Mr. Gleason said, “Silicon Valley is also in its infancy in terms of collecting…whereas the Seattle community has been collecting fervently for well over a century.”
Ms. Uddenberg said she’s been collecting for nearly 15 years, and her collection includes about 200 pieces, including those by Bo Bartlett, Charles LeDray, Esther Shimazu and Tony Scherman.
“Charles LeDray was originally a guard at the SAM. When he had a big show of his work at the Whitney, I must have gone about 20 times…I was so obsessed with him.” Ms. Uddenberg now owns several sewn textile works by the artist.
Seattle Art Museum director Kimerly Rorschach told the Observer that “the significance of the fair is that there are a lot of people in Seattle who could potentially collect” and who have “been successful, are quite young, and have been able to do it locally but not in a broad way.”

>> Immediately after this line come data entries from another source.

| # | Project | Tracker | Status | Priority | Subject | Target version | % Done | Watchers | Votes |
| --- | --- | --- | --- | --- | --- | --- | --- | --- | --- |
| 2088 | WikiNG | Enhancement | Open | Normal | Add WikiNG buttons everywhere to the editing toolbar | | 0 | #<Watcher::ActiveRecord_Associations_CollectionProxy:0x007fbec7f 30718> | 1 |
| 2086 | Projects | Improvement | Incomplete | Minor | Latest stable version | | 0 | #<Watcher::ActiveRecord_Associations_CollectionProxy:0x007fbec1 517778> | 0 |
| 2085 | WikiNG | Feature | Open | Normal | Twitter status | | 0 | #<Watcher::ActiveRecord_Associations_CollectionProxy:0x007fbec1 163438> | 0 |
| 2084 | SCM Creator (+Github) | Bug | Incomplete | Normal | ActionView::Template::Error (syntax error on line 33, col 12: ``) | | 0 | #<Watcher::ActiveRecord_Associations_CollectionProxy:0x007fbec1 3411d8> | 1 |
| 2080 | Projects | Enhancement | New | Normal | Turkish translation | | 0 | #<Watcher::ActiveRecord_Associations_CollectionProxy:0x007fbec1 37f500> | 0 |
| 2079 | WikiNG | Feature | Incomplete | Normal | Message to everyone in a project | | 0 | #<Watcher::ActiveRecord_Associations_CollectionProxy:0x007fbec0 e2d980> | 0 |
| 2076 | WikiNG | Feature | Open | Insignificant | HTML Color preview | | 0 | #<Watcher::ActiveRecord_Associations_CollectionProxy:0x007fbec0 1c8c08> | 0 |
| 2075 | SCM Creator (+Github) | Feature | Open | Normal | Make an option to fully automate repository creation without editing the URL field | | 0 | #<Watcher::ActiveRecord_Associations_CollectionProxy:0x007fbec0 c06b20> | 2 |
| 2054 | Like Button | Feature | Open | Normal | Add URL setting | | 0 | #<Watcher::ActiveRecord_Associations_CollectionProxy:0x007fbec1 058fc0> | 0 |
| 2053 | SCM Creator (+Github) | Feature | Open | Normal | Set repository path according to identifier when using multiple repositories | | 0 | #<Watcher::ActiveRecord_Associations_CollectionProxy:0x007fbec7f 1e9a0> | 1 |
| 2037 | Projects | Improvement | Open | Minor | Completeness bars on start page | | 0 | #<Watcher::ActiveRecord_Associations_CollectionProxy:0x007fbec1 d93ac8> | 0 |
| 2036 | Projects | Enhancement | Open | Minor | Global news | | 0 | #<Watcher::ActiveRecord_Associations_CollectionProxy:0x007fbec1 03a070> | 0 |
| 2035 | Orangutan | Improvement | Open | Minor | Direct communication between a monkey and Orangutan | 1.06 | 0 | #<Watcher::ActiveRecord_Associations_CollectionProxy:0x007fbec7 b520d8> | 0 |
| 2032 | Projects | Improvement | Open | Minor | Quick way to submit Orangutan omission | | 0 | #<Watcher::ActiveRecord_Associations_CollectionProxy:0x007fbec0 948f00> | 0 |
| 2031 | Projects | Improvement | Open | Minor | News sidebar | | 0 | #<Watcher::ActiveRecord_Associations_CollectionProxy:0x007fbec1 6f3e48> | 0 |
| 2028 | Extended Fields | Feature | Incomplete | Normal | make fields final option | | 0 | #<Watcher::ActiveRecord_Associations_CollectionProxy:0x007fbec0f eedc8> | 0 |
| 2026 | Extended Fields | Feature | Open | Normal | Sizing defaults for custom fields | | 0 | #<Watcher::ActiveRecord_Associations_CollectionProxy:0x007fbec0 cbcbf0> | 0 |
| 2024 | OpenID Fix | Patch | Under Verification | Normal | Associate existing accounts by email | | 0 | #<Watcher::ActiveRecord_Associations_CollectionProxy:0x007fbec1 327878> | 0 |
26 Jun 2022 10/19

“To have these galleries coming—with the visibility of the fair thanks to the involvement of Paul Allen—is to give these people an opportunity,” she said.
Ms. Rorschach, who joined SAM as director in 2012, explained that the museum has only just begun to add programming focused on area collectors, such as the Contemporary Collectors Forum, but that it is looking to add series for younger people who want to learn more. Events like the fair are a welcome addition. “There’s a potential to grow a lot more,” she said. “The story here is more about the future than the past or present.”
So far, the fair is relatively small at about 60 galleries. Kasmin’s Mr. Gleason explained: “It was important to have a tight group of galleries, especially for the inaugural year so as not to overwhelm either side. Both the galleries and collectors involved hope that this [year] fosters long-term relationships.”